My irrational fear is that J will hurt me. That he will break my heart into a million pieces. I fear that he will find a prettier, thinner, smarter woman and cheat on me with her. I fear that the promises he has made to me will be broken, and not only will I have to deal with heartbreak, so will my son. I find myself in a mode of paranoia, fearing that the person who I think is "The One" will turn their back on me and leave me to fend for myself once again. I don't think my heart could take that sort of pain, and I would much rather die if it happened.

My fear has caused me to push and push and push myself away from J, becoming a person who I have always feared to be. I checked our phone bill, find myself worrying about who he is being friends with on Facebook and having completely irrational thoughts. J has NEVER given me a reason to think he would hurt me, and if anything, has only given me more reasons to love and trust him.

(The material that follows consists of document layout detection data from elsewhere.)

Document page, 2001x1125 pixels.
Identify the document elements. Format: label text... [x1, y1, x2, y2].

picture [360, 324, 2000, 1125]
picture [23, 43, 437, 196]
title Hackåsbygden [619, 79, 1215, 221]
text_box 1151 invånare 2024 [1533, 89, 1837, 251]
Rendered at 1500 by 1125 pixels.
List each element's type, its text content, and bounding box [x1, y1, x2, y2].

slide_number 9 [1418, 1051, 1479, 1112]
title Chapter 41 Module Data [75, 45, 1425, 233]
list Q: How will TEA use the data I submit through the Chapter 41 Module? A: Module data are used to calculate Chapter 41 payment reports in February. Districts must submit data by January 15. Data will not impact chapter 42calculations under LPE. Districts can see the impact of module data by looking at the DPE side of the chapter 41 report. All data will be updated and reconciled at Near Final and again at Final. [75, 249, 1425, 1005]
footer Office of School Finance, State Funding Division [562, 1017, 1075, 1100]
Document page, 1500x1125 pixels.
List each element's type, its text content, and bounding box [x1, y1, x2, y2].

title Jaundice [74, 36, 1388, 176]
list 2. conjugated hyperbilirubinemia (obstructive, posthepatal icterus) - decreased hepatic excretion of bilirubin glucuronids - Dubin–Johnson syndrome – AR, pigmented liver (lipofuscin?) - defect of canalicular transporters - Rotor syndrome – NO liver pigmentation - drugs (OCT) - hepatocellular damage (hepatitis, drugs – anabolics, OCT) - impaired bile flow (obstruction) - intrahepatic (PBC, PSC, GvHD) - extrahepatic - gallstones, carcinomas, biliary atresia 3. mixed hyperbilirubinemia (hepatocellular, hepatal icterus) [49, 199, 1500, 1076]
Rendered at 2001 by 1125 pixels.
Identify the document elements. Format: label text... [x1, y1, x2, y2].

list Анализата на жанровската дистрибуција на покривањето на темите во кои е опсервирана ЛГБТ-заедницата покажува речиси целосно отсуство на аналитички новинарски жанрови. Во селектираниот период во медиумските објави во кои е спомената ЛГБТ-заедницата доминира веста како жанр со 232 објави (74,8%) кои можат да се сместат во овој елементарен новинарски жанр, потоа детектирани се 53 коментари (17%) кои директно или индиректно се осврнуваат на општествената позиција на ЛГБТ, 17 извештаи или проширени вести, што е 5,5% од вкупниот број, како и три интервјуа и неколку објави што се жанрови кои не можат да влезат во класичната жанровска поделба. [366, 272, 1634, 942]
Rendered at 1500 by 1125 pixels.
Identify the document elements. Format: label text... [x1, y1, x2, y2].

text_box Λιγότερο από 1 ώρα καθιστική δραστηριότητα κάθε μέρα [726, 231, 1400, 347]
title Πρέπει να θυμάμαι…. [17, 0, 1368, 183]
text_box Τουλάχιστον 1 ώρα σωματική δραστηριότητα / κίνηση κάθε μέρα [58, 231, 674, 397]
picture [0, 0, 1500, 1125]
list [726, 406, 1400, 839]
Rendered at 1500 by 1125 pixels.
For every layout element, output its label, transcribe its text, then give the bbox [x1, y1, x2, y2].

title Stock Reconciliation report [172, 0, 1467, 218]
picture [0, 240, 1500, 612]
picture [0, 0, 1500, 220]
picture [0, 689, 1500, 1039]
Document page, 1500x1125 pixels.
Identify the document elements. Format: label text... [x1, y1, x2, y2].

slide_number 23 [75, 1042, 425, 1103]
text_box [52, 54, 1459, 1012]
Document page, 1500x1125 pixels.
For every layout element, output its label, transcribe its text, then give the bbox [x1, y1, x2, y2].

I just struggle to believe that I, of all people, am worthy of something so amazing in mine and my son's life.

I almost can't breathe right now. I am so overwhelmed with emotions. Like J said, reflection on the past isn't good. It's time to look forward. I know I need to change and I definitely have to stop thinking so much of the things that COULD happen based on my past, but probably won't. I have to try and forget about the pain I have endured throughout my adult life and remember the great things that have come my way this past year. I know I have to work through my fears, and get through this, for myself, my son, and for J. This is my family now, and I have to believe that I am actually worth of something good.